Unlike many evangelical texts, McCoy does a good job with cost analysis, such as trying to figure out the price per pound (it’s an American book) for homemade vs. store-bought, and how to incorporate these calculations into a meal plan.
If you want to take things even further, have a look at the latest edition of The Tightwad Gazette, a corny but entertaining 972-page tome that tackles everything from recycling to slashing your electric bill. Or try these ‘frugal living’ blogs by clicking here, here or here.
What’s the one thing these two books have in common? They were both originally written 20 years ago, suggesting that some things really don’t change that much at all.
If you have any useful tips that have saved you money, let’s hear them.By Gordon Powers, MSN Money
Posted by: glen | Jun 24, 2021 10:45:39 AM
There is nothing wrong with being frugal anytime ! things I cut back on or budget less for are gas and cloths, but not food.I believe food is cheap enough in Canada that we can choose from such a wide variety to eat sensibly and healthy without giving any up (even meat). Of course eating out at restaurants is a no brainer (the food is over rated in many restaurants and fast food outlets) that I prefer to make my own food as I like it. I care for family members and animals and always make sure we eat good. Public transportation and home entertainment keeps money in the bank. There is only so much you can go without, but food should never be a problem.

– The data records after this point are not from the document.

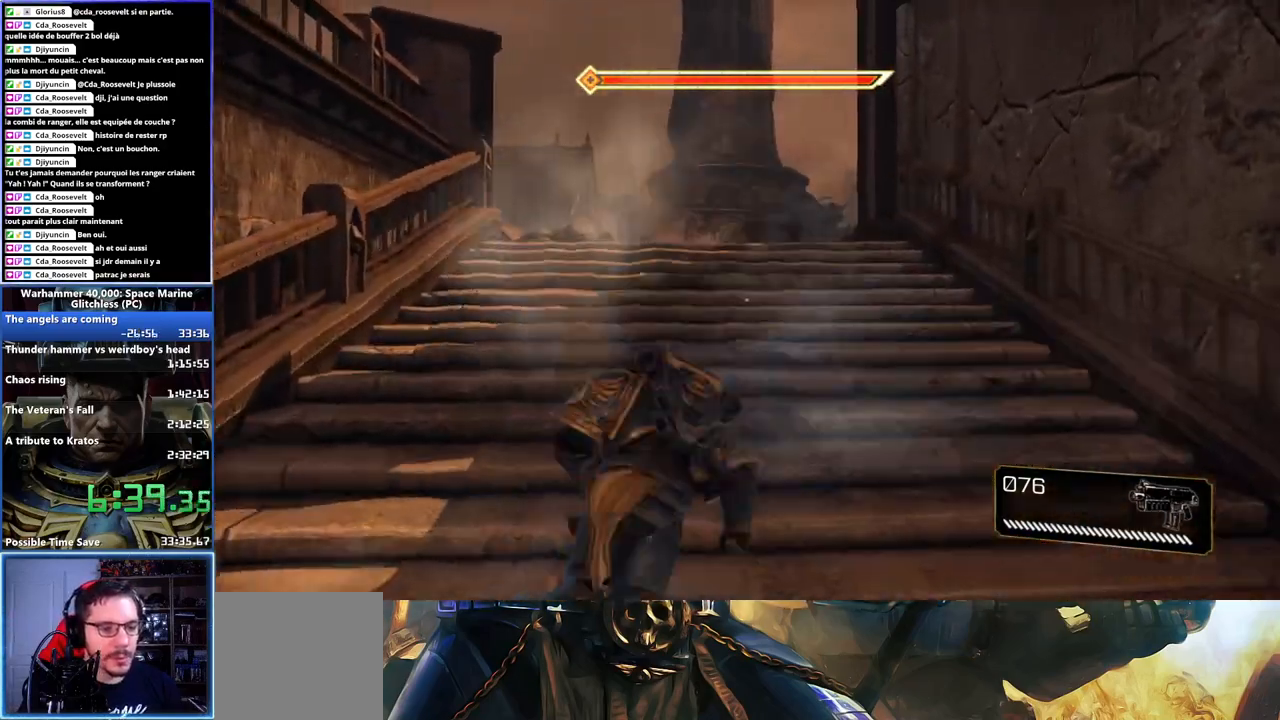
{"buttons": [], "left_stick": "up", "right_stick": "center", "button_events": [[33, "L2", "down"], [67, "X", "down"], [133, "X", "up"], [150, "A", "up"], [150, "L2", "up"], [200, "A", "down"], [217, "X", "down"], [233, "L2", "down"], [333, "L2", "up"], [400, "X", "up"], [417, "A", "up"]]}
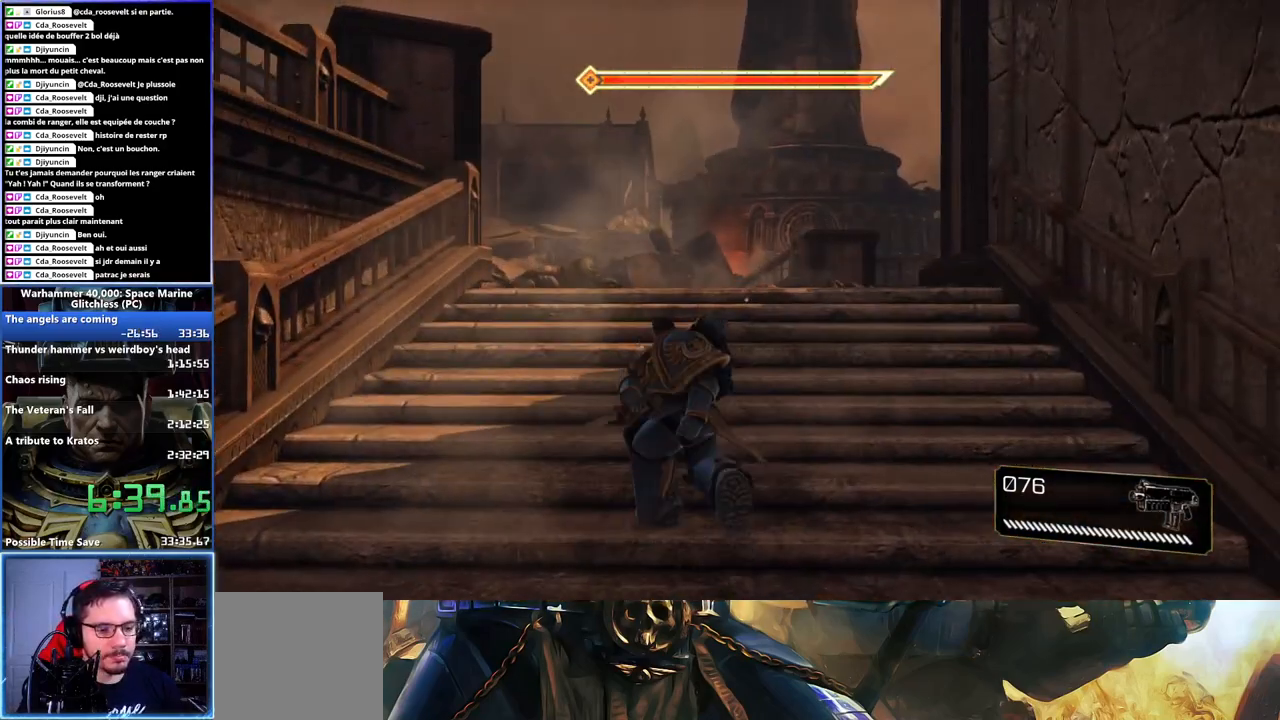
{"buttons": [], "left_stick": "up", "right_stick": "center", "button_events": []}
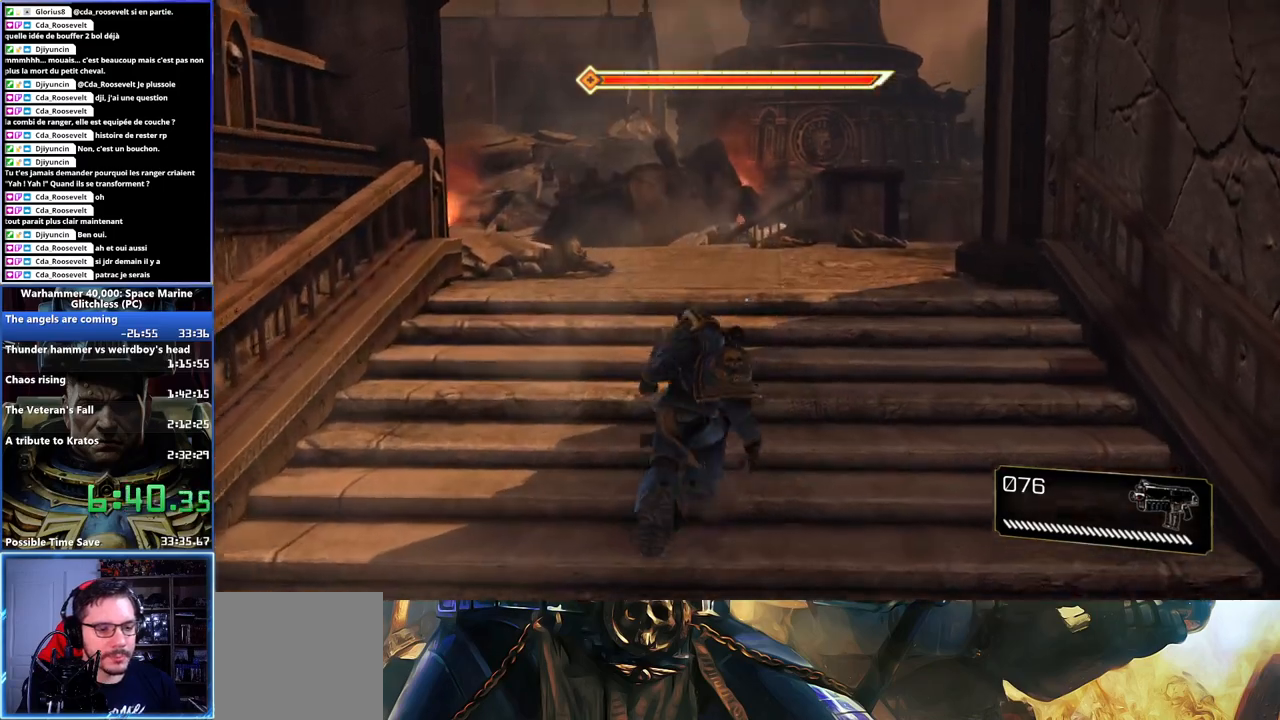
{"buttons": [], "left_stick": "up", "right_stick": "center", "button_events": []}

Posted by: salsal | Jun 24, 2021 12:51:51 PM
Interesting, but real frugality has a different mind-set - it requires resistance to messages directed at consumers and a world view of how others live. However, it is a start. Salsal
Posted by: P | Jun 24, 2021 1:58:33 PM
Being frugal is not being cheap but, being smart with your money. These days we go for the want factor not the need factor. This is how we get ourselves deep in debt. I had to look at my life and say to myself what do I have to do to survive in these times. What are my needs - I don't watch too much television so, I cut the cost of cable, I put up clothes lines in my basement for laundry so, I cut usage costs on drying, junk food (cookies, pop, chips, candy.....) was cut out, most foods were purchased on sale and in bulk if I can. I cut the cost of internet and would go to the nearest library to use a computer or use the internet during my lunch hour at work. Those were some of the things I did to get me above water. Remember the basics are all you need everything else is a want!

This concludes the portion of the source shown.